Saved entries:
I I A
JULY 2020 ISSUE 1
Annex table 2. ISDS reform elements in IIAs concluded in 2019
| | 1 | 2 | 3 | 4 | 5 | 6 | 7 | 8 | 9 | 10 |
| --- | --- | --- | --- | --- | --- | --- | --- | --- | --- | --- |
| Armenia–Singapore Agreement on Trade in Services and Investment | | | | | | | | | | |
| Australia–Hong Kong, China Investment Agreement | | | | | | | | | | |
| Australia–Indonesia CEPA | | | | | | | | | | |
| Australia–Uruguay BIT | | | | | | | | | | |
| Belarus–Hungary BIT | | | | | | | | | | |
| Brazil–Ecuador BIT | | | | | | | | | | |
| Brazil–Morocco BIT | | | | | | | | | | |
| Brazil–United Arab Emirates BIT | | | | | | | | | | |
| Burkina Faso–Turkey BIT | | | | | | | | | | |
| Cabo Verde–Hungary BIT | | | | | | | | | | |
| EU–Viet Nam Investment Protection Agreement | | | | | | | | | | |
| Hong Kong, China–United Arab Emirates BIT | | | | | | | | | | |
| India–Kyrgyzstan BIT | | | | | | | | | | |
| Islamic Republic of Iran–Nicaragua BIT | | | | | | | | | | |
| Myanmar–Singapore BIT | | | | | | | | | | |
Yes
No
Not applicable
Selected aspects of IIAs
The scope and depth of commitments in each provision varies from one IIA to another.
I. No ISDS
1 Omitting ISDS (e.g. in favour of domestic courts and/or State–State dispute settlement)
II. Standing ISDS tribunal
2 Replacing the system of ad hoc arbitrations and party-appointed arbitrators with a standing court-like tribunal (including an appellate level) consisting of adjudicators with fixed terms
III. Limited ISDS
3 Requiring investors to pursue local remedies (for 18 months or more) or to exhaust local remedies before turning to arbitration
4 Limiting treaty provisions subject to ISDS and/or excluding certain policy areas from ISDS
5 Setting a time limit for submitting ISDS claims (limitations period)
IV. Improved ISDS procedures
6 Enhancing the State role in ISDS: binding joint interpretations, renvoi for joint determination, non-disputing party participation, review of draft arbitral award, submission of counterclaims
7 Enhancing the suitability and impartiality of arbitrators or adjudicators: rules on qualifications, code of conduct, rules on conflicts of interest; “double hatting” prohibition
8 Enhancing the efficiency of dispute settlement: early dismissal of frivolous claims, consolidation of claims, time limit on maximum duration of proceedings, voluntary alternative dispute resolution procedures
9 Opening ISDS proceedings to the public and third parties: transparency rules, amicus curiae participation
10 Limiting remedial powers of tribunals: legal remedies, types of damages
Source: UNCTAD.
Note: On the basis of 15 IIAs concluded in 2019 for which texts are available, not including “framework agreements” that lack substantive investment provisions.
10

---

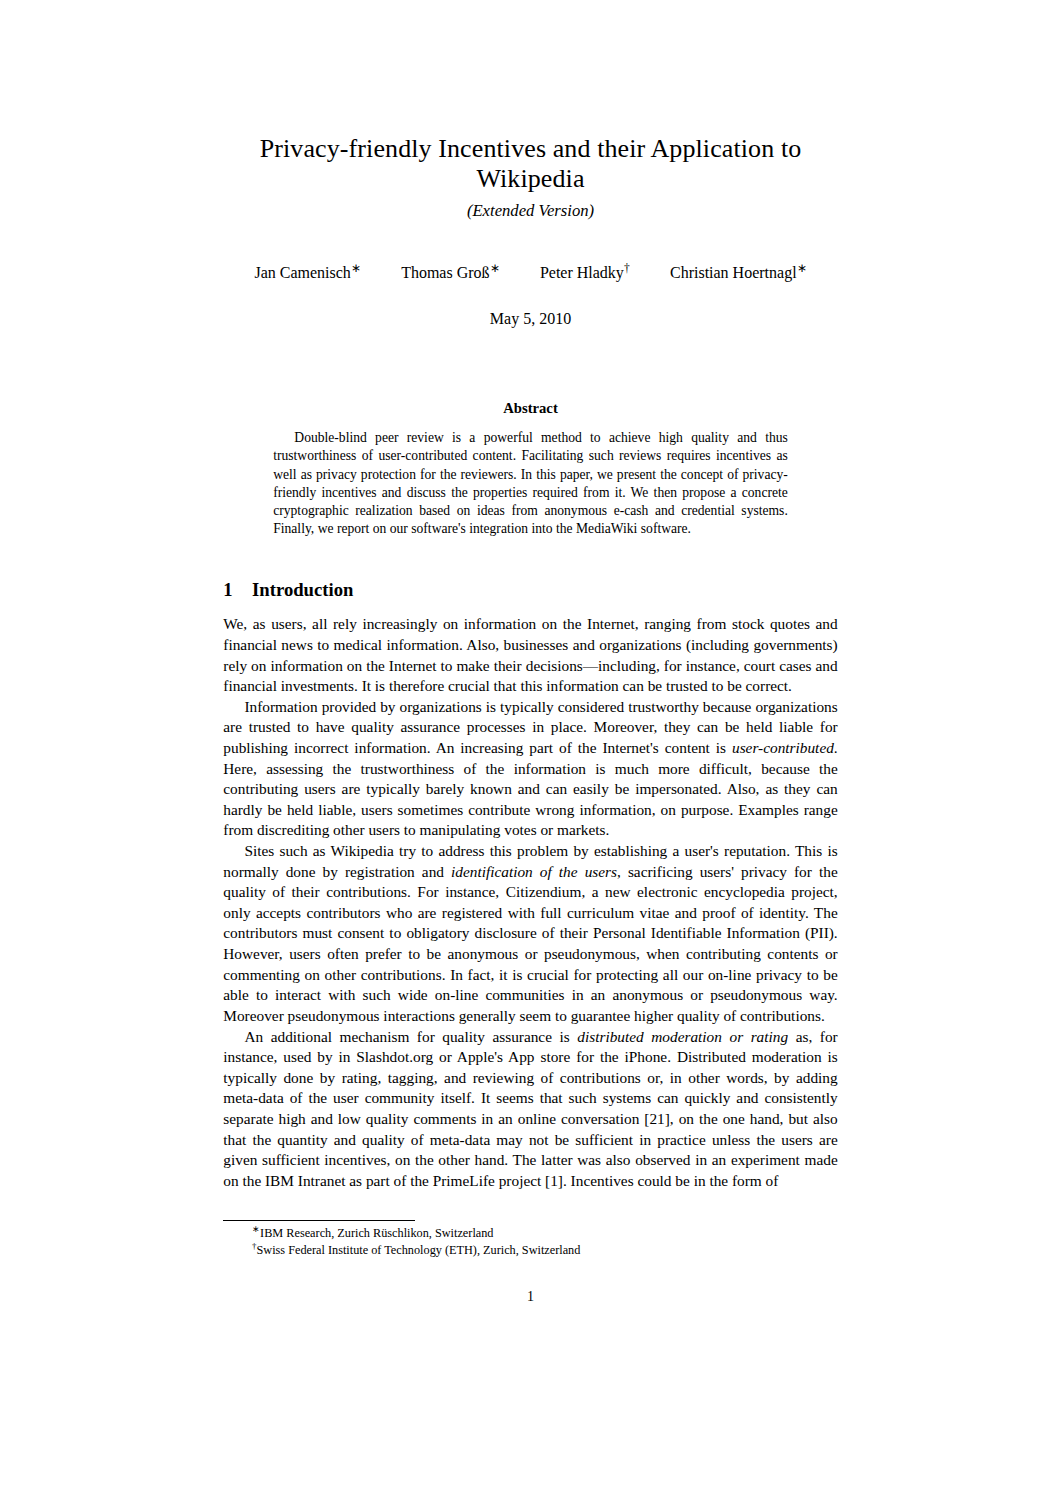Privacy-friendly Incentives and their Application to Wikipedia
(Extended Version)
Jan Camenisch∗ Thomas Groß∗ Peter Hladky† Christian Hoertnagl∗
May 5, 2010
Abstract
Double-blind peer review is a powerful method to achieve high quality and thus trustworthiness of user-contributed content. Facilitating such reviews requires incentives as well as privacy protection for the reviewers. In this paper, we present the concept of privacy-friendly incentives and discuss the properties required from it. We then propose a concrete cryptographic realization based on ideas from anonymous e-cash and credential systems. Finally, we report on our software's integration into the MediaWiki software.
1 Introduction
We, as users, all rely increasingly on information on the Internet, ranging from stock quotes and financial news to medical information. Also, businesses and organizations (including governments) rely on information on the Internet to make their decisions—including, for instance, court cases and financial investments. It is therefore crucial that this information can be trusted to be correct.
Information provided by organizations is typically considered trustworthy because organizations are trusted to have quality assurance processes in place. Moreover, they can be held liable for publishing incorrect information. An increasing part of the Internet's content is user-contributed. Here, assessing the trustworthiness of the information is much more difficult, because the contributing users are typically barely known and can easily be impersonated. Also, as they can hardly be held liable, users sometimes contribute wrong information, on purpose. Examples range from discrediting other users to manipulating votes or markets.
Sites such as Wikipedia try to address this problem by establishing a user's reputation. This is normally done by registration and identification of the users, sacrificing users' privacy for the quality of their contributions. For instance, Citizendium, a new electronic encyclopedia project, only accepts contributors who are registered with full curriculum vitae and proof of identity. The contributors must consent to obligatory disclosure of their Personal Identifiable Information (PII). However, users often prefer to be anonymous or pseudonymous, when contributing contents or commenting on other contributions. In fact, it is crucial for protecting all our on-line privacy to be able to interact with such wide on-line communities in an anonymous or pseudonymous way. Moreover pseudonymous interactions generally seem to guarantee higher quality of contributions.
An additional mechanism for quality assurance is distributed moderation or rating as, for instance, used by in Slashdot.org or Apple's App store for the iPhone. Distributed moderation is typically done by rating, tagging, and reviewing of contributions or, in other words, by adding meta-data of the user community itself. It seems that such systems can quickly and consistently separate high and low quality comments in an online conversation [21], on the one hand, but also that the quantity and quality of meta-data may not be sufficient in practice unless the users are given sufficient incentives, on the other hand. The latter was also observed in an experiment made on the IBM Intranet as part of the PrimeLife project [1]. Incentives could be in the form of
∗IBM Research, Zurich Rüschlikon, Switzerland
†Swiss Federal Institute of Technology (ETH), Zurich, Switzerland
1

---

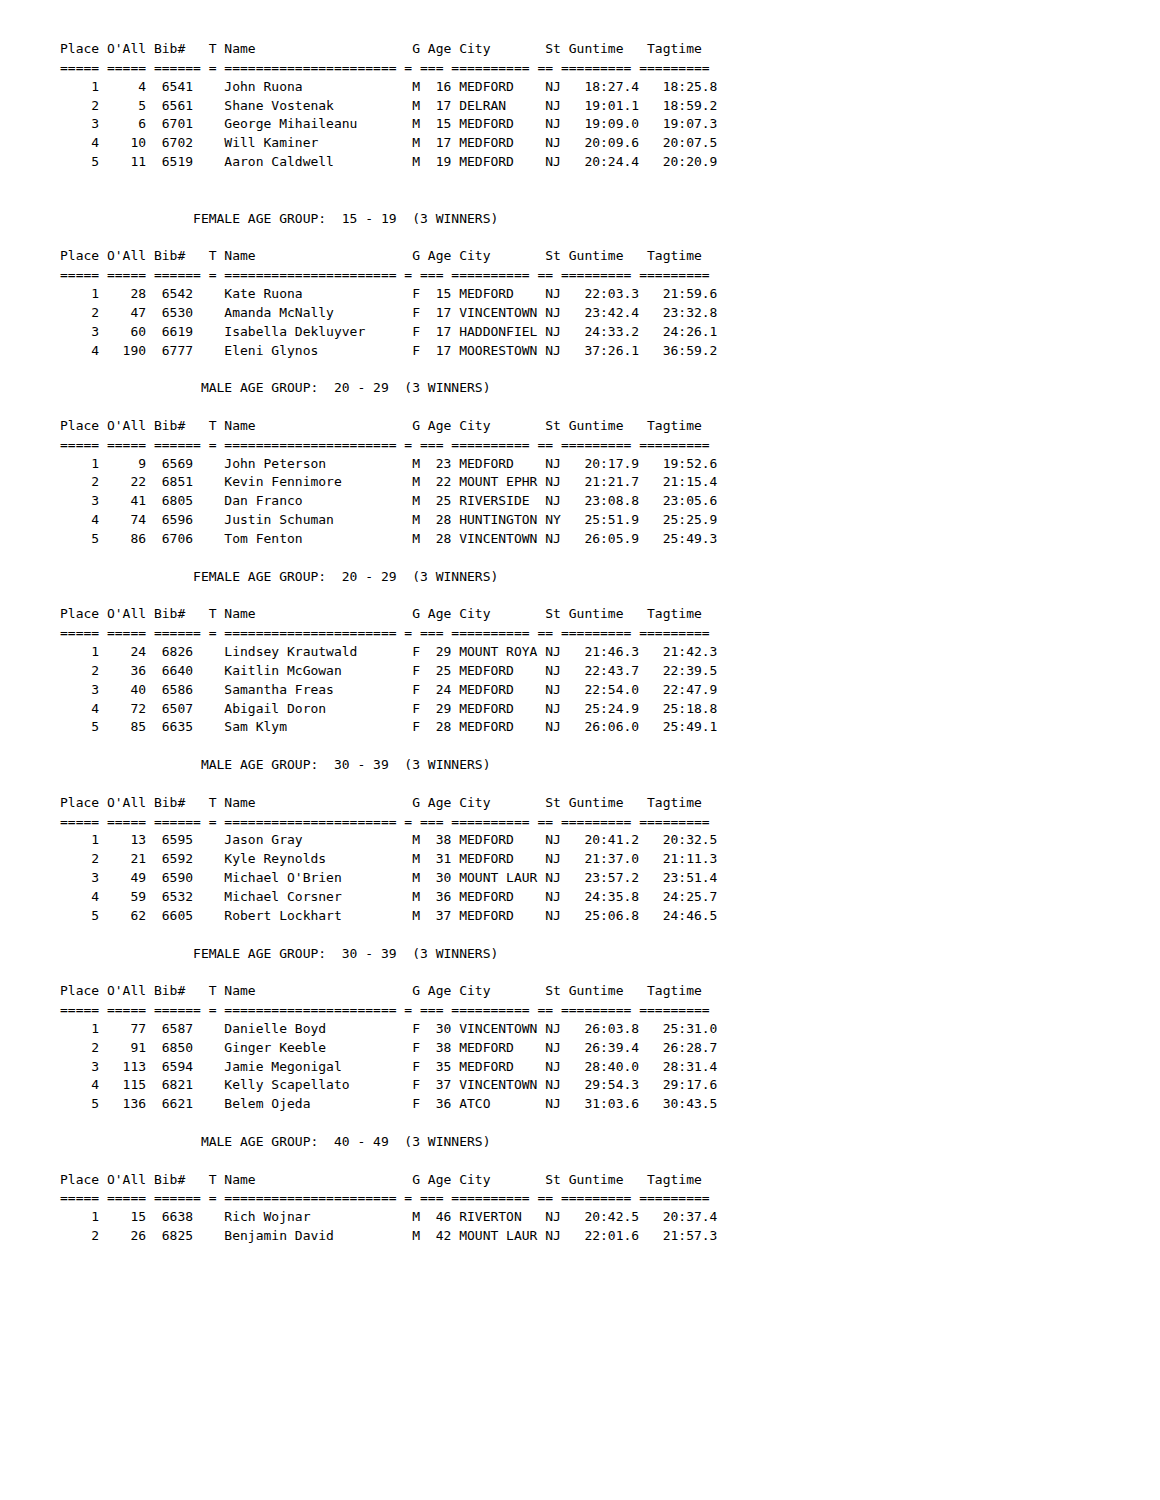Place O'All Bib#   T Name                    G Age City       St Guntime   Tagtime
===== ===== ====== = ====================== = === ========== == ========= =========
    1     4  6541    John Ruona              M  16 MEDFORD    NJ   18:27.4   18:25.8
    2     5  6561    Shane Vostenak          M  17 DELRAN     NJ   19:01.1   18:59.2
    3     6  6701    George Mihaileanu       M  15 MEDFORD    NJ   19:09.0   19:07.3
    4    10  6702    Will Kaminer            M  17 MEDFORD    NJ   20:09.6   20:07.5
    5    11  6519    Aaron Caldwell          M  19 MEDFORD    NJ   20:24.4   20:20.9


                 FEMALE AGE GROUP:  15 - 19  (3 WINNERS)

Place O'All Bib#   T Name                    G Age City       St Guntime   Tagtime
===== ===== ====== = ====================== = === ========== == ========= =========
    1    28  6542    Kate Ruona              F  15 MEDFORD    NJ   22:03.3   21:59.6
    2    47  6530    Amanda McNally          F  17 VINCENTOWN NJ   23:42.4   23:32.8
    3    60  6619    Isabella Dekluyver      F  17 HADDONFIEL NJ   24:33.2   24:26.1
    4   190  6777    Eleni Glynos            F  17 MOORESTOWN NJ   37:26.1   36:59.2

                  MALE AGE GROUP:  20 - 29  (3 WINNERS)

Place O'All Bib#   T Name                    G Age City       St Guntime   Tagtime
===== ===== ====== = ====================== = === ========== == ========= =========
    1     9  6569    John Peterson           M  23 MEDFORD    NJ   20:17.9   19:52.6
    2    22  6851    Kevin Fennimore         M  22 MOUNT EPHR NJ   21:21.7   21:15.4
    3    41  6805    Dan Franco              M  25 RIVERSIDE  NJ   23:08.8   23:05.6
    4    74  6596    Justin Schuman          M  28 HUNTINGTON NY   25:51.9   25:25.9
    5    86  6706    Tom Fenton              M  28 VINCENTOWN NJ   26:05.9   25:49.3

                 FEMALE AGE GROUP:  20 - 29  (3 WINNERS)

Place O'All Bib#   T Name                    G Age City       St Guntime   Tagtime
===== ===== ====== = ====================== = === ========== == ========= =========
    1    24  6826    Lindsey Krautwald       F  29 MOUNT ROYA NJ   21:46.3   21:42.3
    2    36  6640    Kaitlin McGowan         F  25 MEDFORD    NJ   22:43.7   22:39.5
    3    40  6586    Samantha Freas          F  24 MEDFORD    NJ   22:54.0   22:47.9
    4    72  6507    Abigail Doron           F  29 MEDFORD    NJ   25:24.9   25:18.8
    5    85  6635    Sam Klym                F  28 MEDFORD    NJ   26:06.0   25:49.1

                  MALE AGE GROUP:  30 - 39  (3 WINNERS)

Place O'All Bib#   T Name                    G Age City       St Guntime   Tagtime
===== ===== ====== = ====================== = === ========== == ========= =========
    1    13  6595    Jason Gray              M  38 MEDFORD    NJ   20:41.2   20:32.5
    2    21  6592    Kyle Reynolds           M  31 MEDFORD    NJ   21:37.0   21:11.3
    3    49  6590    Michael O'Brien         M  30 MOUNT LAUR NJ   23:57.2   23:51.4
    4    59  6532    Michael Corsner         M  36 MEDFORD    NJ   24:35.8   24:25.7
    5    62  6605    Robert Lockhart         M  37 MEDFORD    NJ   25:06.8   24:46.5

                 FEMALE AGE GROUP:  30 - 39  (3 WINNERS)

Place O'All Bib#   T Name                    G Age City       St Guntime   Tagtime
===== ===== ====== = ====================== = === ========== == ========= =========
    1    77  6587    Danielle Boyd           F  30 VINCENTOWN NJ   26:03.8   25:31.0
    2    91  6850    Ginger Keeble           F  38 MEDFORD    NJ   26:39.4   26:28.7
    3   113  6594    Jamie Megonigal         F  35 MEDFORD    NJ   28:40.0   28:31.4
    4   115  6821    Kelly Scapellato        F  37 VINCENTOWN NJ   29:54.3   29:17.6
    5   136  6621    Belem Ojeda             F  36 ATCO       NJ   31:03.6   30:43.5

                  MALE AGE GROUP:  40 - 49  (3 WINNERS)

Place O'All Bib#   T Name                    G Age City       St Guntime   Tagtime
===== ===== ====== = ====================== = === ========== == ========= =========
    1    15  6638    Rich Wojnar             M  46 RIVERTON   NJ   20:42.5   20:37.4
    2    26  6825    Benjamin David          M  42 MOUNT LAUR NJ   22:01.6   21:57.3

### [WHAT YOU WILL DO]
All the lines that hold the word "dispute" must appear in the answer, copied from the records.

### [SOLVED EXERCISE]
1 Omitting ISDS (e.g. in favour of domestic courts and/or State–State dispute settlement)
8 Enhancing the efficiency of dispute settlement: early dismissal of frivolous claims, consolidation of claims, time limit on maximum duration of proceedings, voluntary alternative dispute resolution procedures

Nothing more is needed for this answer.